Edit report at http://bugs.php.net/bug.php?id=52832&edit=1
ID: 52832
User updated by: galaxy dot mipt at gmail dot com
Reported by: galaxy dot mipt at gmail dot com
Summary: unserialize() performance
Status: Open
Type: Feature/Change Request
Package: Performance problem
Operating System: Linux
PHP Version: 5.3.3
Block user comment: N
New Comment:
Added a patch against latest SVN version, did things in a way that
required least code modification.
Here goes the test script:
<?php
ini_set('memory_limit', '512M');
$sizes = array(100000, 200000, 500000, 1000000);
foreach($sizes as $N) {
$data = array();
for($i=0; $i < $N; $i++) $data[] = mt_rand();
$timeSerialize = 0;
$timeUnserialize = 0;
for($run=0; $run < 10; $run++) {
$ts = microtime(1);
$ser = serialize($data);
$timeSerialize += microtime(1) - $ts;
$ts = microtime(1);
$unser = unserialize($ser);
$timeUnserialize += microtime(1) - $ts;
if (count($data) != count($unser)) print "Error: array sizes
mismatch\n";
for($i=0; $i < $N; $i++)
if (!isset($unser[$i]) || $data[$i] != $unser[$i])

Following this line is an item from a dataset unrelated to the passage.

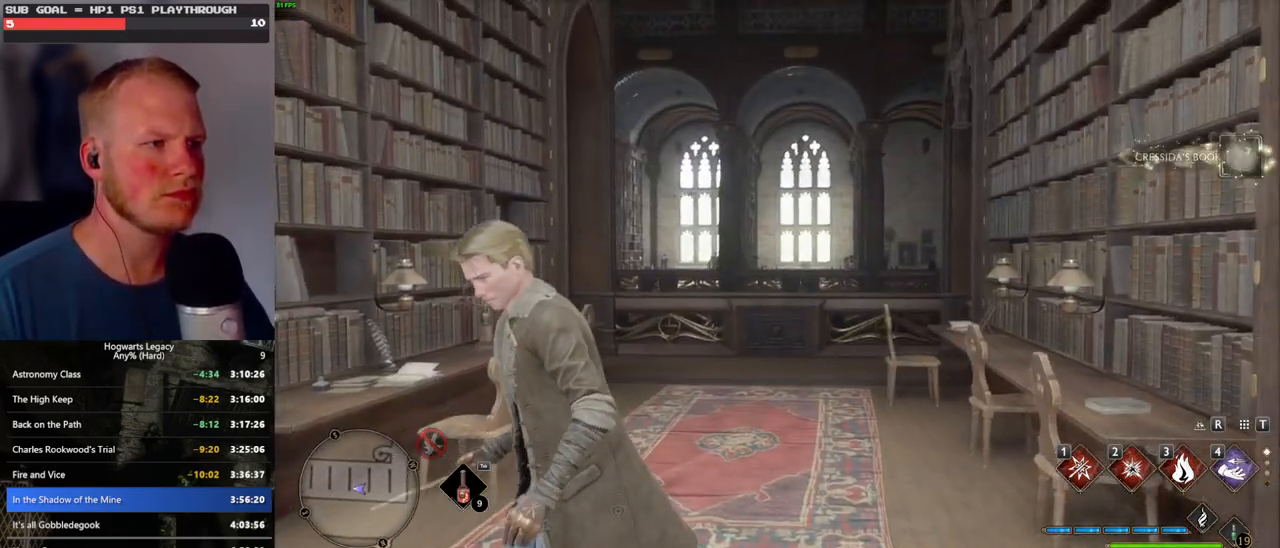
{"keys": ["w"], "mouse": [], "events": [[50, "4", "down"], [183, "4", "up"]]}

print "Error: array elements mismatch\n";
unset($ser);
unset($unser);
}
print "Size: $N\t\tSerialize: " . (floor(1000*$timeSerialize)) .
"ms\t\tUnserialize: " . (floor(1000*$timeUnserialize)) . "ms\n\n";
}
?>
It's a bit memory consuming, so array sizes might need to be reduced
depending on available hardware.
My test results:
Original PHP:
Size: 100000 Serialize: 483ms Unserialize:
470ms
Size: 200000 Serialize: 1047ms Unserialize:
1308ms
Size: 500000 Serialize: 2638ms Unserialize:
14360ms
Size: 1000000 Serialize: 6319ms Unserialize:
72744ms
Patched PHP:
Size: 100000 Serialize: 500ms Unserialize:
357ms
Size: 200000 Serialize: 870ms Unserialize:
703ms
Size: 500000 Serialize: 2212ms Unserialize:
1315ms
Size: 1000000 Serialize: 4898ms Unserialize:
2823ms
Previous Comments:
------------------------------------------------------------------------
[2010-09-14 02:58:37] [email protected]
> In my tests doing so reduced the unserialize time from 7 secs to ~0.3
sec on 1000000-size array and size dependency apparently changed to
something more like O(n*log(n))
Could you submit a patch with that modification and a test script that
exemplifies the speedup?
------------------------------------------------------------------------
[2010-09-14 02:46:32] galaxy dot mipt at gmail dot com
Description:
------------
Performance of built-in unserializer degrades at unexpectedly high rate
with the increase of unserialized data size (rather, with number of
serialized items). Say, unserializing a plain array of ~1000000 integers
might take somewhat 10 secs on average P4 machine, and the worst part is
that the time raises quadratically (O(n^2)) with the array size, i.e.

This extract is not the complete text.